Since all the information about a particular record lives within a single document in a non-relational database, it’s often difficult and computationally expensive to query for similar information stored across more than one document. With some of our non-relational database projects in the past, we have established joins on documents to mimic some of the behaviors and benefits that come from relational databases. However, this has often felt like a backward approach and we end up wishing we had just started with a relational database in the first place. 

When We Use Non-Relational Databases 

While relational databases seem to be the best fit for managing primary information collected and stored by web applications, more often than not, we will also utilize Redis and Elasticsearch for many custom web applications. Redis is a wicked fast key-value store, making it convenient for storing caching sessions. It can also be helpful in generating and scheduling task queues for background workers. Elasticsearch is another powerful implementation of a non-relational database. Known for its content flexibility, Elasticsearch allows for rapid and performant full-text search. Imposing a similar, comprehensive search of a relational database would require manual joins on all the tables or records you’d like to include, a process that can very easily become quite cumbersome.  Redis and Elasticsearch aside, if we come across a data architecture problem that would merit the use of a non-relational database, we would use one! Neo4j is excellent for graph-type data (think of user networks in social media platforms like Facebook or LinkedIn), MongoDB can be employed for unstructured “big data”, and DynamoDB is a handy key-value store.  

Our Recommendations   

  1. Know your data. We cannot stress this enough. Do everything possible to understand your data inside and out. Clearly defining your data set will not only help you to select the appropriate data paradigm but will also prepare you/your team with details that will likely impact the decisions you make throughout the project. 
  2. Map it out. If you’re caught in the middle, consider drafting a database schema. This brainstorming artifact and the process of creating it will likely provide valuable insight to support one approach or another. It may also highlight edge-cases in which retrieving groups of data might be more or less computationally expensive and/or complex to query. 
  3. Know your client/team. While this is and should be the least important factor in selecting a database, it’s certainly worth considering. In the case of agency work, it’s important that the solution is something the client is capable and willing to maintain in the long term. For in-house projects, selecting a database that your colleagues have working experience with may mitigate or eliminate the initial learning curve and potentially provide you with more resources to support the project in the short-term. 

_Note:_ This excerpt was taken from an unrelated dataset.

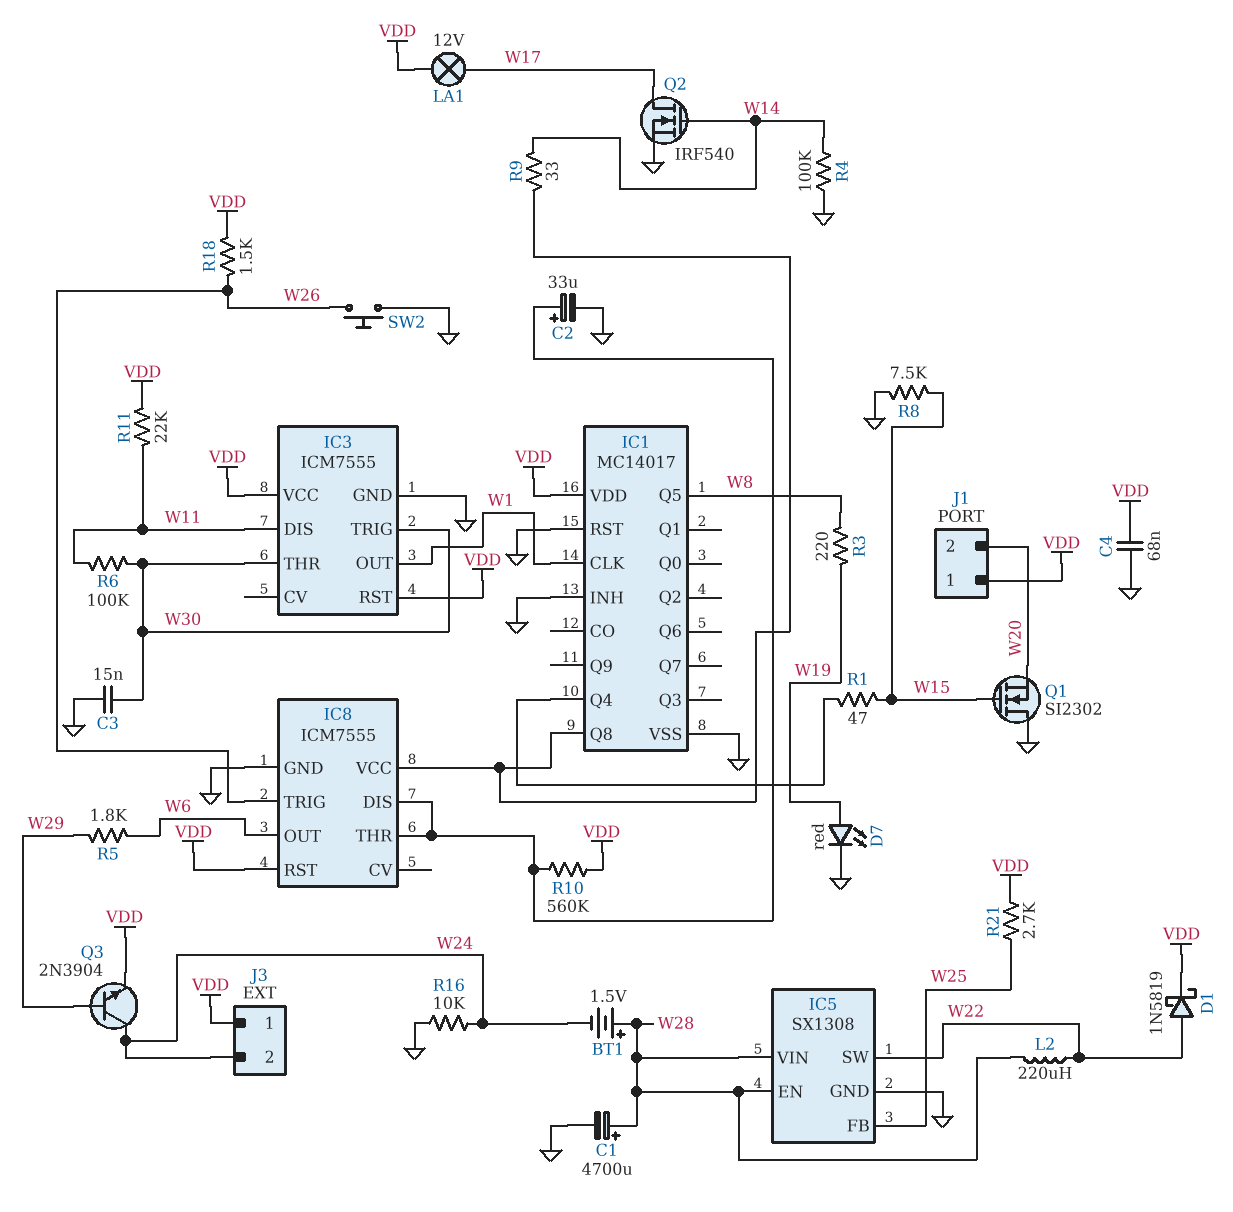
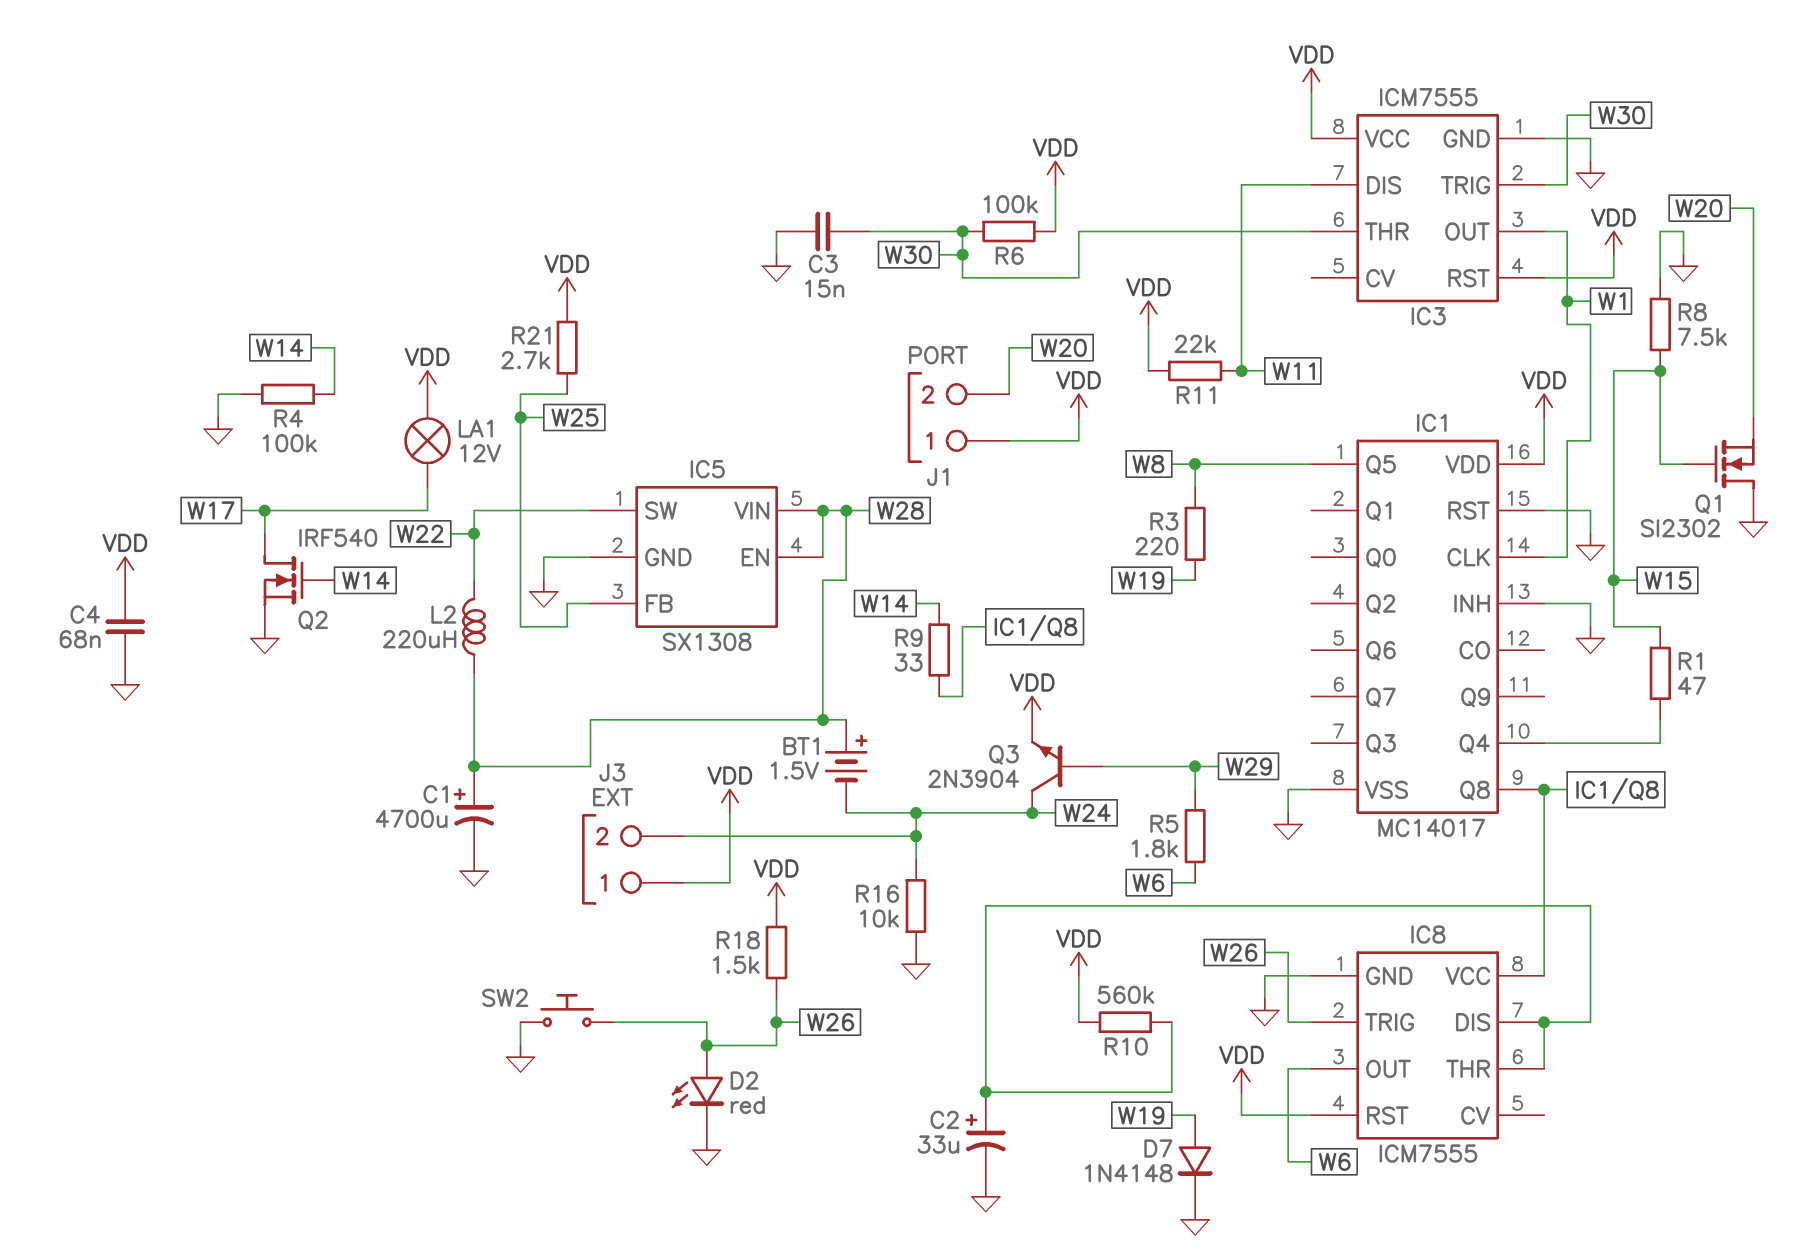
D1: schottky 1N5819 (A W22, K VDD) -> none
D2: none -> LED red (A W26, K GND)
D7: LED red (A W19, K GND) -> diode 1N4148 (A W19, K GND)
R6: 100k (W11, W30) -> 100k (VDD, W30)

When deciding on the appropriate data strategy for any given project, it’s extremely important to consider the consequences in terms of performance and data retrieval. While many factors can come into play, sometimes by virtue of a bad decision regarding the database, projects can require significantly more time and thereby impose avoidable frustration as budget and deadlines are stretched.

We’ve found that using both non-relational and relational databases can be extremely beneficial for the majority of applications we engineer: using relational databases as the primary solution for data that is relatively uniform and then employing non-relational databases for things like search and caching. As both paradigms evolve, it’s likely that the distinction between them will diminish. Until then, careful selection and utilization of both paradigms will greatly impact the ease, longevity, and scalability of the applications we build.